> TASK TO CARRY OUT:
Please collect every line in the items below that contains the string "sólo". Case counts.

> DATA UNDER STUDY:
※ ※ ※

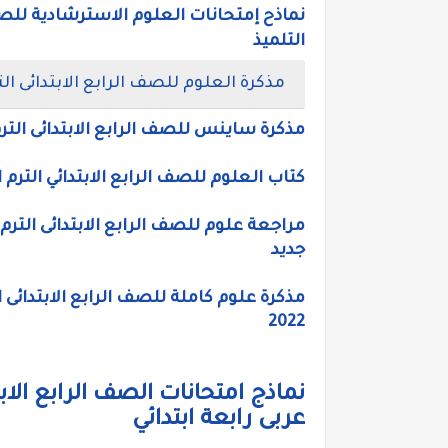
التلميذ
مذكرة العلوم للصف الرابع الابتدائى الترم الاول 2022، شرح وتدريبات علوم ر
مذكرة ساينس للصف الرابع الابتدائى الترم الاول 2022، علوم لغات رابعة ابتدائي
كتاب العلوم للصف الرابع الابتدائي الترم المنهج الجديد 2022، م
جديد
مذكرة علوم كاملة للصف الرابع الابتدائى ال
2022
عربى رابعة ابتدائي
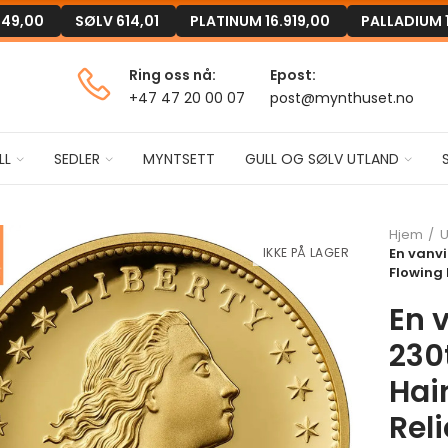
149,00
SØLV
614,01
PLATINUM
16.919,00
PALLADIUM
Ring oss nå:
Epost:
+47 47 20 00 07
post@mynthuset.no
LL
SEDLER
MYNTSETT
GULL OG SØLV UTLAND
Hjem
U
IKKE PÅ LAGER
En vanvi
Flowing 
En 
230
Hair
Reli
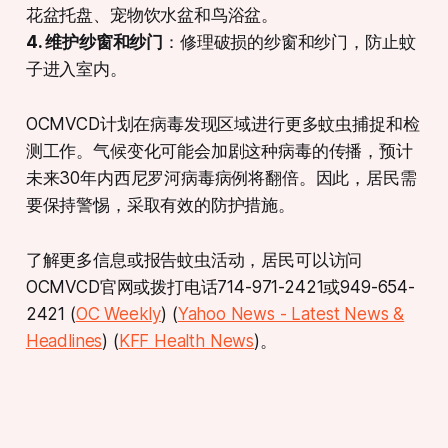
花盆托盘、宠物饮水盆和鸟浴盆。
4. 维护纱窗和纱门
：修理破损的纱窗和纱门，防止蚊
子进入室内。
OCMVCD计划在病毒发现区域进行更多蚊虫捕捉和检
测工作。气候变化可能会加剧这种病毒的传播，预计
未来30年内西尼罗河病毒病例将翻倍。因此，居民需
要保持警惕，采取有效的防护措施。
了解更多信息或报告蚊虫活动，居民可以访问
OCMVCD官网或拨打电话714-971-2421或949-654-
2421​ (
OC Weekly
)​​ (
Yahoo News - Latest News &
Headlines
)​​ (
KFF Health News
)​。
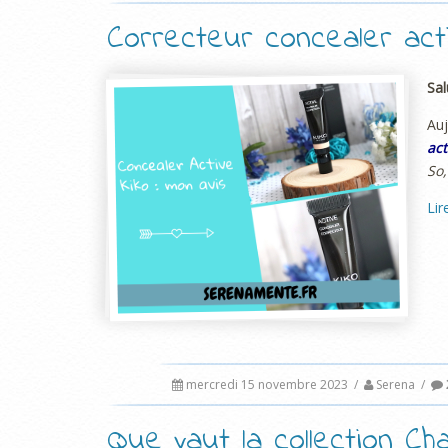
Correcteur concealer acti
Sal
Auj
act
So,
Lir
mercredi 15 novembre 2023
/
Serena
/
Que vaut la collection Ch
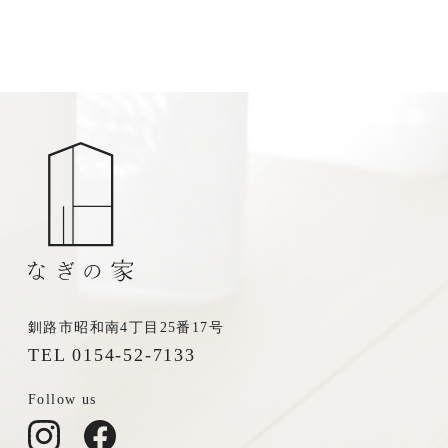
お電話からも承ります。
0154-52-7133
TEL
受付時間 8:30-17:30（平日）
定休日／土曜･日曜･祝日
釧路市昭和南4丁目25番17号
TEL 0154-52-7133
Follow us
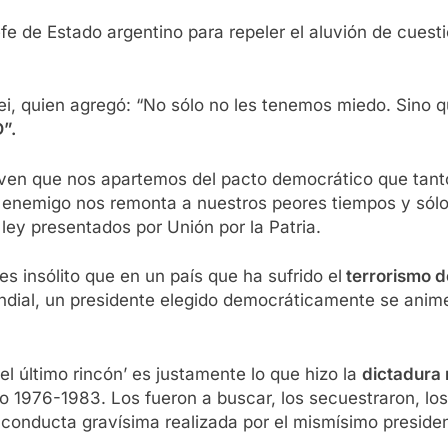
jefe de Estado argentino para repeler el aluvión de cues
ei, quien agregó: “No sólo no les tenemos miedo. Sino 
”.
ven que nos apartemos del pacto democrático que tanto
n enemigo nos remonta a nuestros peores tiempos y sólo
ley presentados por Unión por la Patria.
es insólito que en un país que ha sufrido el
terrorismo d
mundial, un presidente elegido democráticamente se an
el último rincón’ es justamente lo que hizo la
dictadura 
o 1976-1983. Los fueron a buscar, los secuestraron, los 
conducta gravísima realizada por el mismísimo presiden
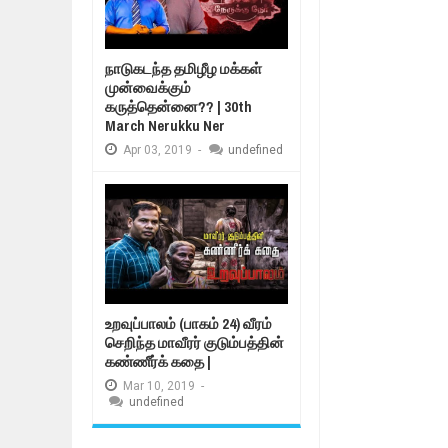
நாடுகடந்த தமிழீழ மக்கள்
முன்வைக்கும்
கருத்தென்னை?? | 30th
March Nerukku Ner
Apr
03,
2019
-
undefined
உறவுப்பாலம் (பாகம் 24) வீரம்
செறிந்த மாவீரர் குடும்பத்தின்
கண்ணீர்க் கதை |
Mar
10,
2019
-
undefined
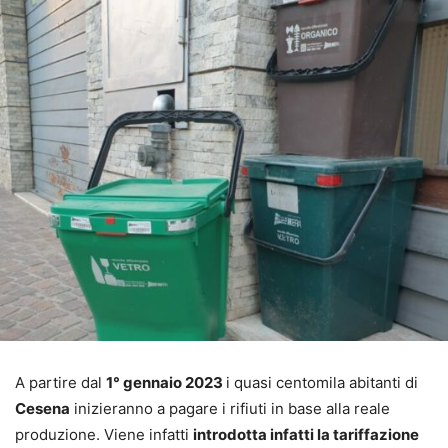
A partire dal
1° gennaio 2023
i quasi centomila abitanti di
Cesena
inizieranno a pagare i rifiuti in base alla reale
produzione. Viene infatti
introdotta infatti la tariffazione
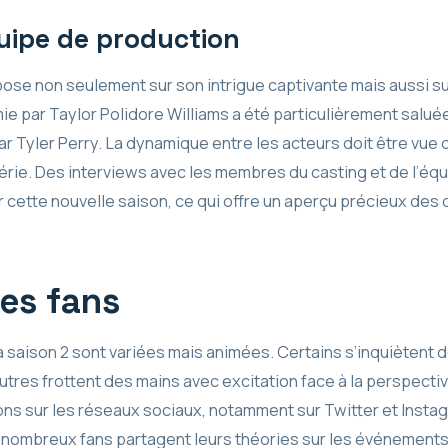
quipe de production
ose non seulement sur son intrigue captivante mais aussi s
mie par Taylor Polidore Williams a été particulièrement saluée
r Tyler Perry. La dynamique entre les acteurs doit être vue de 
érie. Des interviews avec les membres du casting et de l’équ
ur cette nouvelle saison, ce qui offre un aperçu précieux des 
es fans
a saison 2 sont variées mais animées. Certains s’inquiètent d
’autres frottent des mains avec excitation face à la perspect
s sur les réseaux sociaux, notamment sur Twitter et Instagr
e nombreux fans partagent leurs théories sur les événements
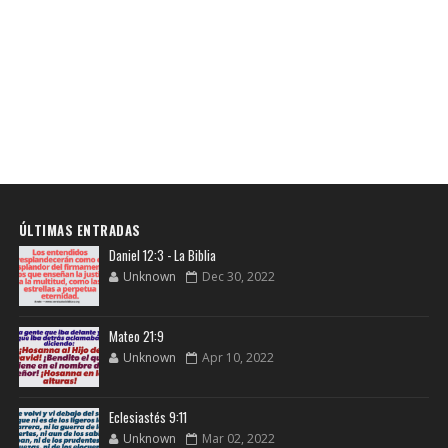
ÚLTIMAS ENTRADAS
Daniel 12:3 - La Biblia
Unknown
Dec 30, 2022
Mateo 21:9
Unknown
Apr 10, 2022
Eclesiastés 9:11
Unknown
Mar 02, 2022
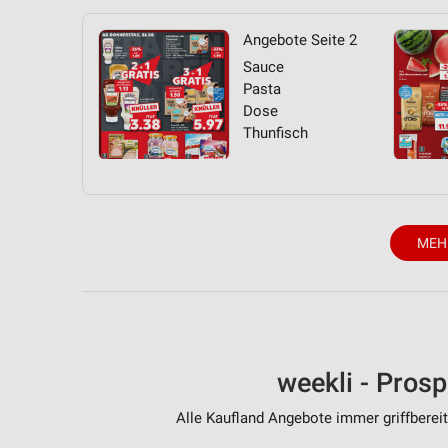
Angebote Seite 2
Sauce
Pasta
Dose
Thunfisch
MEH
weekli - Pros
Alle Kaufland Angebote immer griffbereit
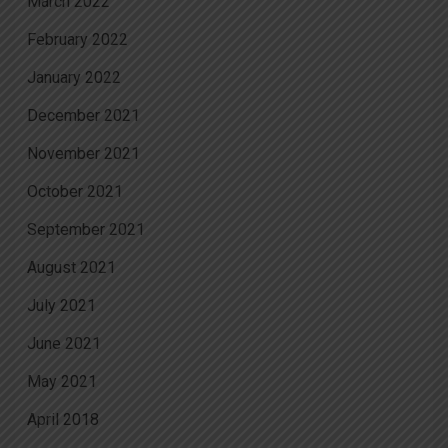
March 2022
February 2022
January 2022
December 2021
November 2021
October 2021
September 2021
August 2021
July 2021
June 2021
May 2021
April 2018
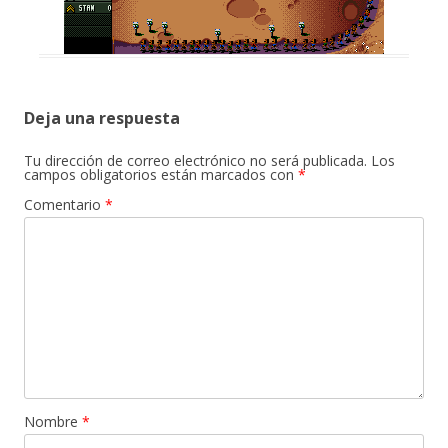
Deja una respuesta
Tu dirección de correo electrónico no será publicada.
Los
campos obligatorios están marcados con
*
Comentario
*
Nombre
*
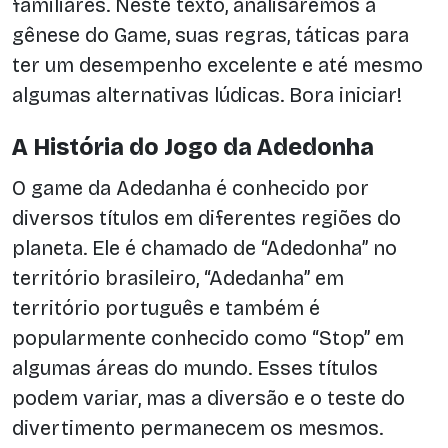
familiares. Neste texto, analisaremos a
gênese do Game, suas regras, táticas para
ter um desempenho excelente e até mesmo
algumas alternativas lúdicas. Bora iniciar!
A História do Jogo da Adedonha
O game da Adedanha é conhecido por
diversos títulos em diferentes regiões do
planeta. Ele é chamado de “Adedonha” no
território brasileiro, “Adedanha” em
território português e também é
popularmente conhecido como “Stop” em
algumas áreas do mundo. Esses títulos
podem variar, mas a diversão e o teste do
divertimento permanecem os mesmos.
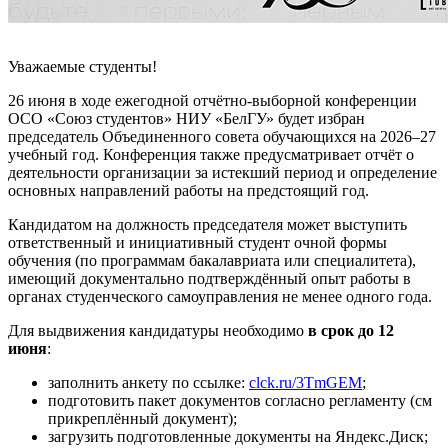
Уважаемые студенты!
26 июня в ходе ежегодной отчётно-выборной конференции
ОСО «Союз студентов» НИУ «БелГУ» будет избран
председатель Объединенного совета обучающихся на 2026–27
учебный год. Конференция также предусматривает отчёт о
деятельности организации за истекший период и определение
основных направлений работы на предстоящий год.
Кандидатом на должность председателя может выступить
ответственный и инициативный студент очной формы
обучения (по программам бакалавриата или специалитета),
имеющий документально подтверждённый опыт работы в
органах студенческого самоуправления не менее одного года.
Для выдвижения кандидатуры необходимо
в срок до 12
июня
:
заполнить анкету по ссылке:
clck.ru/3TmGEM
;
подготовить пакет документов согласно регламенту (см
прикреплённый документ);
загрузить подготовленные документы на Яндекс.Диск;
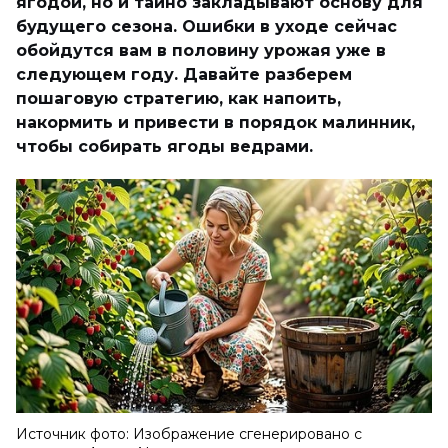
ягодой, но и тайно закладывают основу для
будущего сезона. Ошибки в уходе сейчас
обойдутся вам в половину урожая уже в
следующем году. Давайте разберем
пошаговую стратегию, как напоить,
накормить и привести в порядок малинник,
чтобы собирать ягоды ведрами.
Источник фото: Изображение сгенерировано с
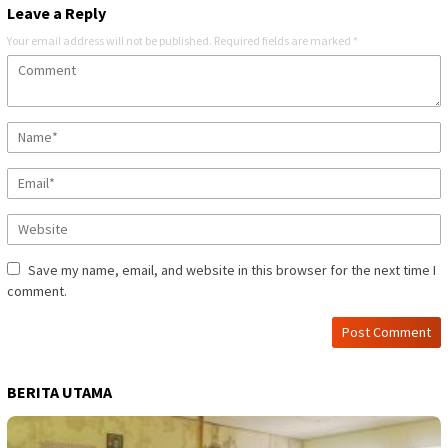
Leave a Reply
Your email address will not be published.
Required fields are marked
*
Save my name, email, and website in this browser for the next time I
comment.
BERITA UTAMA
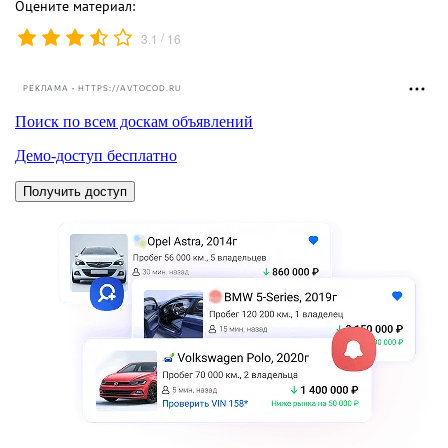
Оцените материал:
/
3.1
16
РЕКЛАМА • HTTPS://AVTOCOD.RU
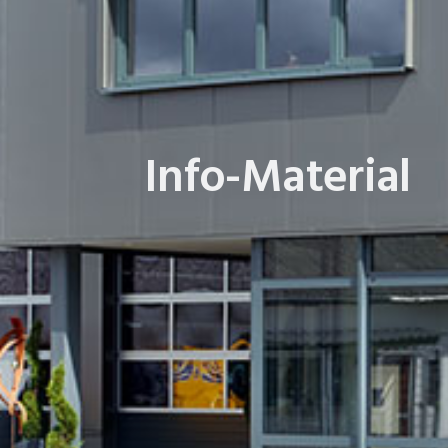
Info-Material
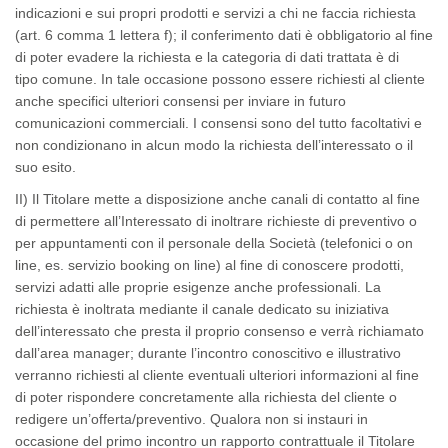
indicazioni e sui propri prodotti e servizi a chi ne faccia richiesta
(art. 6 comma 1 lettera f); il conferimento dati è obbligatorio al fine
di poter evadere la richiesta e la categoria di dati trattata è di
tipo comune. In tale occasione possono essere richiesti al cliente
anche specifici ulteriori consensi per inviare in futuro
comunicazioni commerciali. I consensi sono del tutto facoltativi e
non condizionano in alcun modo la richiesta dell’interessato o il
suo esito.
II) Il Titolare mette a disposizione anche canali di contatto al fine
di permettere all’Interessato di inoltrare richieste di preventivo o
per appuntamenti con il personale della Società (telefonici o on
line, es. servizio booking on line) al fine di conoscere prodotti,
servizi adatti alle proprie esigenze anche professionali. La
richiesta è inoltrata mediante il canale dedicato su iniziativa
dell’interessato che presta il proprio consenso e verrà richiamato
dall’area manager; durante l’incontro conoscitivo e illustrativo
verranno richiesti al cliente eventuali ulteriori informazioni al fine
di poter rispondere concretamente alla richiesta del cliente o
redigere un’offerta/preventivo. Qualora non si instauri in
occasione del primo incontro un rapporto contrattuale il Titolare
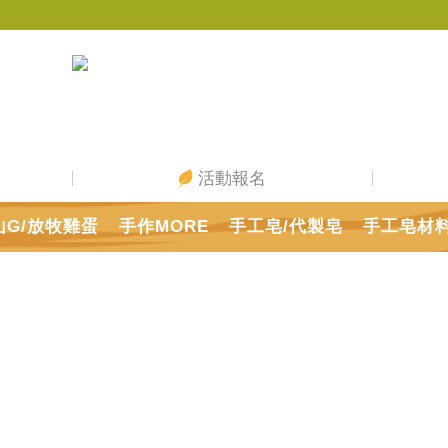
活動報名
山G/放牧雞蛋
手作MORE
手工皂/代製皂
手工皂材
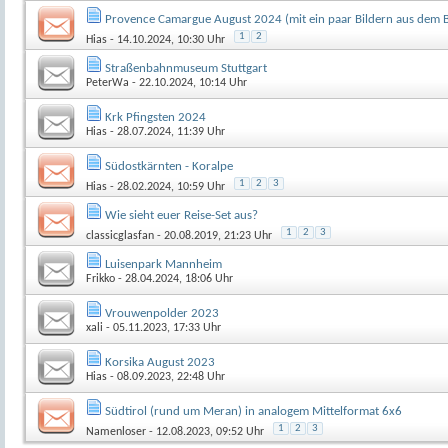
Provence Camargue August 2024 (mit ein paar Bildern aus dem 
1
2
Hias
- 14.10.2024, 10:30 Uhr
Straßenbahnmuseum Stuttgart
PeterWa
- 22.10.2024, 10:14 Uhr
Krk Pfingsten 2024
Hias
- 28.07.2024, 11:39 Uhr
Südostkärnten - Koralpe
1
2
3
Hias
- 28.02.2024, 10:59 Uhr
Wie sieht euer Reise-Set aus?
1
2
3
classicglasfan
- 20.08.2019, 21:23 Uhr
Luisenpark Mannheim
Frikko
- 28.04.2024, 18:06 Uhr
Vrouwenpolder 2023
xali
- 05.11.2023, 17:33 Uhr
Korsika August 2023
Hias
- 08.09.2023, 22:48 Uhr
Südtirol (rund um Meran) in analogem Mittelformat 6x6
1
2
3
Namenloser
- 12.08.2023, 09:52 Uhr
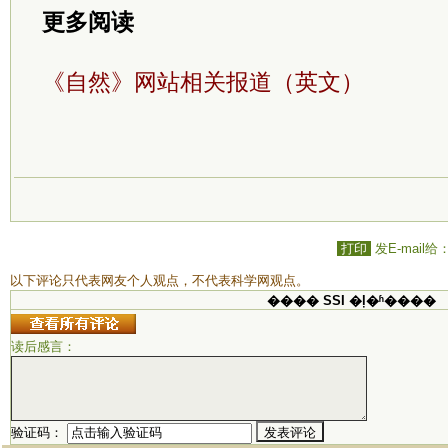
更多阅读
《自然》网站相关报道（英文）
打印
发E-mail给
以下评论只代表网友个人观点，不代表科学网观点。
���� SSI �ļ�ʱ����
读后感言：
验证码：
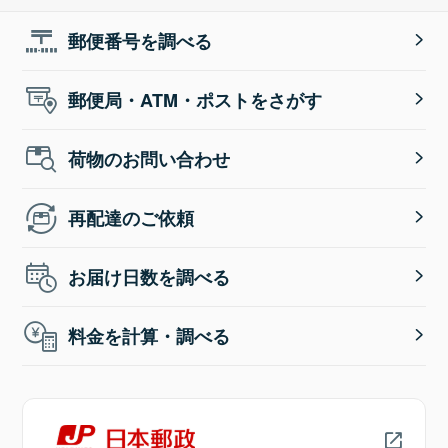
郵便番号を調べる
郵便局・ATM・ポストをさがす
荷物のお問い合わせ
再配達のご依頼
お届け日数を調べる
料金を計算・調べる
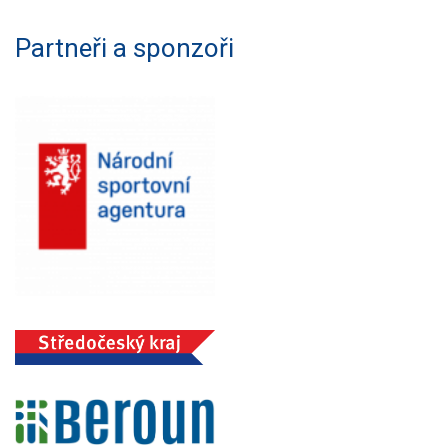
Partneři a sponzoři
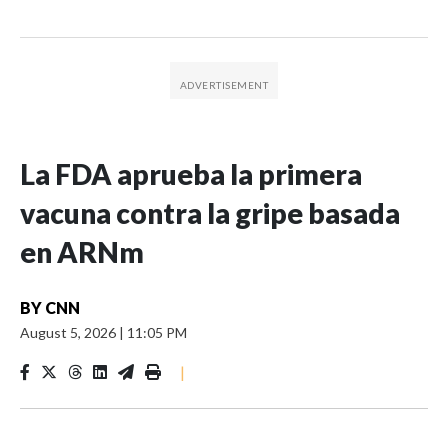
La FDA aprueba la primera
vacuna contra la gripe basada
en ARNm
BY
CNN
August 5, 2026
|
11:05 PM
|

※ ※ ※

> THE ANSWER:
ei, quien agregó: “No sólo no les tenemos miedo. Sino 
n enemigo nos remonta a nuestros peores tiempos y sólo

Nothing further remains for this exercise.